> **GIVEN PASSAGE**
····················
1

I am experiencing issues with OpenAI's whisper and faster-whisper when processing audio files. Specifically, some of the files fail to fully process and the progress bar freezes, occurring randomly across durations. I suspect this issue may be related to hardware performance, as I am using a mid-range GPU and CPU. I have attempted to fix the issue by breaking the speech recognition into smaller chunks, but the problem persists. Can you suggest any debugging steps or solutions to this issue?

Nick ODell
  • 15,465
  • 3
  • 32
  • 66
Parzival
  • 62
  • 5
  • Please provide enough code so others can better understand or reproduce the problem. – Community Apr 30 '23 at 16:03
  • Can you please provide information on how you're using Whisper - such as in a Jupyter notebook, or on the command line? Is there anything distinct between the files where Whisper freezes and the files where it does not? How long are the audio files? – Kathy Reid May 01 '23 at 23:54

2 Answers2

1

Have you monitored your memory and GPU usage? If nvtop shows levels that are reasonable and not growing over time, then it probably isn't a resource issue.
····················
> **APPLY WHAT YOU READ**
1 – Using the Whisper freezing thread above, say whether each statement agrees with it: (a) The asker has already tried splitting the speech recognition into smaller chunks. (b) The freezes happen only with the longest audio files. (c) The reply says that nvtop levels that keep growing over time suggest the problem is not a resource issue. Answer yes or no for each and quote the deciding words.
2 – Carry on the Whisper freezing thread from its last sentence.
····················
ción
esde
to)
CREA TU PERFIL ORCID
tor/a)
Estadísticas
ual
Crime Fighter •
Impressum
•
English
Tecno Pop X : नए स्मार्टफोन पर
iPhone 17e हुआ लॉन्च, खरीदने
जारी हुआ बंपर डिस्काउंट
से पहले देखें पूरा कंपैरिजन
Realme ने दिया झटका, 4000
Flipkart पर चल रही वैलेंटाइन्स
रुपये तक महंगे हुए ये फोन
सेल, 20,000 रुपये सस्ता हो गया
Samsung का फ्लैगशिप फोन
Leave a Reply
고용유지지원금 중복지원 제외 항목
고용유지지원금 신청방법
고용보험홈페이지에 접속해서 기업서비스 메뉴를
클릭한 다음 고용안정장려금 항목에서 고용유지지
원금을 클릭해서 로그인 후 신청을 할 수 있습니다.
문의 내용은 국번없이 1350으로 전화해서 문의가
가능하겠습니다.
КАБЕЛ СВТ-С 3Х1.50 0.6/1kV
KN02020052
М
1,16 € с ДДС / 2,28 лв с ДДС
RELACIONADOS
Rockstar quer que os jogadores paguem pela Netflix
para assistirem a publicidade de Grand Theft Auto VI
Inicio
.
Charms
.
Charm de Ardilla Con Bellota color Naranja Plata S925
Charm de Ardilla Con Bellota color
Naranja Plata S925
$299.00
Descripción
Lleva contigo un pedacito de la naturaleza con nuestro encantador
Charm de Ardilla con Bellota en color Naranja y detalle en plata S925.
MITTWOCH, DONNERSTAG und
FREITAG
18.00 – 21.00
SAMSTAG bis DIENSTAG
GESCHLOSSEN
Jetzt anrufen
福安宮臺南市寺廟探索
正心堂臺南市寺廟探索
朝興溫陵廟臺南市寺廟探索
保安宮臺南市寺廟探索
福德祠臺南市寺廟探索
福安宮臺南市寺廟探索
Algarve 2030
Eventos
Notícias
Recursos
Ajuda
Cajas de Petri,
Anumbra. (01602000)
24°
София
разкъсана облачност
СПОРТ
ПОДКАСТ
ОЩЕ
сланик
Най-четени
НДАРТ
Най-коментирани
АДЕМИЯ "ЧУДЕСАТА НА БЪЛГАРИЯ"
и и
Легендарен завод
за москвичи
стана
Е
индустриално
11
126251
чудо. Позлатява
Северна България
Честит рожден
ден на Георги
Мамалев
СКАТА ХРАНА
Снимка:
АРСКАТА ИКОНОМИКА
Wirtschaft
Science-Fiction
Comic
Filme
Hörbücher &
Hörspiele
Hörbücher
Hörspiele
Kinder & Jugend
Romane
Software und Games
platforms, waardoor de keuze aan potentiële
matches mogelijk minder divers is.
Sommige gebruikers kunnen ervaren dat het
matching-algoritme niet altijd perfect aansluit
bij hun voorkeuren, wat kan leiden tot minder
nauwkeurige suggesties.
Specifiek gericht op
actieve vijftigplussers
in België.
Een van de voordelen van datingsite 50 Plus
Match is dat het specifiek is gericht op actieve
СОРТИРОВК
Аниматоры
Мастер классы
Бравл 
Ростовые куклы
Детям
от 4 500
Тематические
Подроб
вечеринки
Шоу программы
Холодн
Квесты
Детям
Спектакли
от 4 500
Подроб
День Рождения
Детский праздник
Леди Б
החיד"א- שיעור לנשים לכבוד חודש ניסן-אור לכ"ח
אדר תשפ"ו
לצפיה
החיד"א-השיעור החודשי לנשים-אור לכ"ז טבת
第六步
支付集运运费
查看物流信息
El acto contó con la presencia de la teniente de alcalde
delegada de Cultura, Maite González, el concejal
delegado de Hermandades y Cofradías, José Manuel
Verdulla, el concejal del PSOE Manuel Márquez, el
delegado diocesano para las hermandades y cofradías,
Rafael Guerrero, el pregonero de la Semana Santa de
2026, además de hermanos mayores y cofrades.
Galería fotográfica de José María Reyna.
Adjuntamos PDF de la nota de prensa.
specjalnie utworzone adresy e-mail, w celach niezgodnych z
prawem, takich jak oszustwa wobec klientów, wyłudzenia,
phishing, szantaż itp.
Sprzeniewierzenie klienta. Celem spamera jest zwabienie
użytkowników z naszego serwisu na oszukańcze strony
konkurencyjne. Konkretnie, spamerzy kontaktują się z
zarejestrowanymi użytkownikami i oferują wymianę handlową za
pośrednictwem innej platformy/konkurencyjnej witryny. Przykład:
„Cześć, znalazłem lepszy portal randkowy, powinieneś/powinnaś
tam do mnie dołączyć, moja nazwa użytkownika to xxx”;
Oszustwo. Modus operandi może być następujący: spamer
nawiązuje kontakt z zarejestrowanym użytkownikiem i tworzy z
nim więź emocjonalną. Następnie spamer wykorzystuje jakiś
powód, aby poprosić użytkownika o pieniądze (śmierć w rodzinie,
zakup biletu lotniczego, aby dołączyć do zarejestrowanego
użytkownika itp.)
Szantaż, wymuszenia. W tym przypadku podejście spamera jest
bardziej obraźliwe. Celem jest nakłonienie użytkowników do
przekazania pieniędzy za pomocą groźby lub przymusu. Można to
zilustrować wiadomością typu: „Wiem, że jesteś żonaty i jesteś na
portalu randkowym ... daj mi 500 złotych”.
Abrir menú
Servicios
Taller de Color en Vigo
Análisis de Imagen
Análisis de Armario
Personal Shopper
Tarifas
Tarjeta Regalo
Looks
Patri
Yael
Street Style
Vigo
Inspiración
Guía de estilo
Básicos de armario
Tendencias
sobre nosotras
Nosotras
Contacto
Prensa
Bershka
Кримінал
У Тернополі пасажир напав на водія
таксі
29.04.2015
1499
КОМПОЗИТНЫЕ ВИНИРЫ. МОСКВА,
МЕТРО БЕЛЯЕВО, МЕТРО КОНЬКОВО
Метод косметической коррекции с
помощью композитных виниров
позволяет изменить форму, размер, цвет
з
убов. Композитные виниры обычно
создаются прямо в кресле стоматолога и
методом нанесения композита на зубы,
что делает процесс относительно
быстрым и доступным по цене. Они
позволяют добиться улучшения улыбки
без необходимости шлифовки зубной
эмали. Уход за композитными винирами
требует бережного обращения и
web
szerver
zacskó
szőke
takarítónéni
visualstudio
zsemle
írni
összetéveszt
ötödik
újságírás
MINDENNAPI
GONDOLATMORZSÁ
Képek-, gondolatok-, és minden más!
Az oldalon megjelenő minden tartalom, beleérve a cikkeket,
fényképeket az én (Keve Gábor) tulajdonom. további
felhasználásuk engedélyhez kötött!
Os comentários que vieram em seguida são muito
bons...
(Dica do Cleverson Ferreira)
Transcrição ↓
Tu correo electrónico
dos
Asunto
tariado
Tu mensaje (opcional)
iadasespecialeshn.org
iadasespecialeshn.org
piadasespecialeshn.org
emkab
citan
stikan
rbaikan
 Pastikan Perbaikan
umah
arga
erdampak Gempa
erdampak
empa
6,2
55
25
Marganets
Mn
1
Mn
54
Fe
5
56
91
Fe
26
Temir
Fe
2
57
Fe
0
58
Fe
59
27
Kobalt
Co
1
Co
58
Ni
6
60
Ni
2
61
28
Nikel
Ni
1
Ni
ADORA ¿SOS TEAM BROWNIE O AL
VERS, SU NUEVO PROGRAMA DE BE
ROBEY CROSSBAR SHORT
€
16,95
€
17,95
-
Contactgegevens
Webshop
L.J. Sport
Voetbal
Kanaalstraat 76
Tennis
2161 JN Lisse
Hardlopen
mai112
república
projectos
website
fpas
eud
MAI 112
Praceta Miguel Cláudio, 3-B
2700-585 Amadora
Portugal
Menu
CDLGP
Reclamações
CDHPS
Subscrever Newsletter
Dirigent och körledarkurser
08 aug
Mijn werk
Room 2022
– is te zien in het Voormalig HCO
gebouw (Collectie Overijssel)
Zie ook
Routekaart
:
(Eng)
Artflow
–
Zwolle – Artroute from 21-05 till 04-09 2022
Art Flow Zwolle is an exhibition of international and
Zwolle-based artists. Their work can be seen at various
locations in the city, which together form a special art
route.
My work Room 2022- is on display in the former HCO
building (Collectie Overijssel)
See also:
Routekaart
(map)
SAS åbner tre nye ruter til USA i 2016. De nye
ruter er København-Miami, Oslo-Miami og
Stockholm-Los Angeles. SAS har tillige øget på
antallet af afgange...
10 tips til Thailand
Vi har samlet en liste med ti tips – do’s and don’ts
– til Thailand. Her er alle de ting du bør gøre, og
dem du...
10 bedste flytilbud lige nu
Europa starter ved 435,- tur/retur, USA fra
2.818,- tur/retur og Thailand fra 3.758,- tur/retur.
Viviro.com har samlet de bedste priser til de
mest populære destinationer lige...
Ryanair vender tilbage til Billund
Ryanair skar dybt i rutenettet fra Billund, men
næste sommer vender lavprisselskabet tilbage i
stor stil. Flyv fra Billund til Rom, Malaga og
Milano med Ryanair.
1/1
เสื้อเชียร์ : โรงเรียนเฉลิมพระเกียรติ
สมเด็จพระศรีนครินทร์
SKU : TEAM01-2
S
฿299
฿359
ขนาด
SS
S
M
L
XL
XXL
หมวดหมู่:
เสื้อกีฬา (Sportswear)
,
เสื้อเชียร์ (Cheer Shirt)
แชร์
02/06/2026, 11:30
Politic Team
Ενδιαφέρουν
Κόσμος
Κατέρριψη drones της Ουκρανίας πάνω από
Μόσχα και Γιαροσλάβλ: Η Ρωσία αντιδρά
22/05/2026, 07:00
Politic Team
····················
> **ANSWERS TO THE PROBLEMS**
1 –
(a) Yes: "I have attempted to fix the issue by breaking the speech recognition into smaller chunks, but the problem persists."
(b) No: "occurring randomly across durations."
(c) No: "If nvtop shows levels that are reasonable and not growing over time, then it probably isn't a resource issue."

2 –
On the other hand, if it is a GPU memory issue, you could try cleaning up the GPU memory before loading any model or processing each chunk: either delete or set any variables that have been previously returned by whisper to None, then use these two lines of code:

gc.collect()
torch.cuda.empty_cache()

(you need to import gc and torch first, obviously).

The bad news is that when I did this, although it did reduce my memory usage it didn't solve the hangs. Also, switching to CPU-only processing didn't help - instead of the whole process hanging, the call appeared to end normally but the returned transcript would be incomplete.

St. Eve
  • 11
  • 2
0

It does not seem to happen when I use CPU mode. Perhaps it's a resource constraint issue.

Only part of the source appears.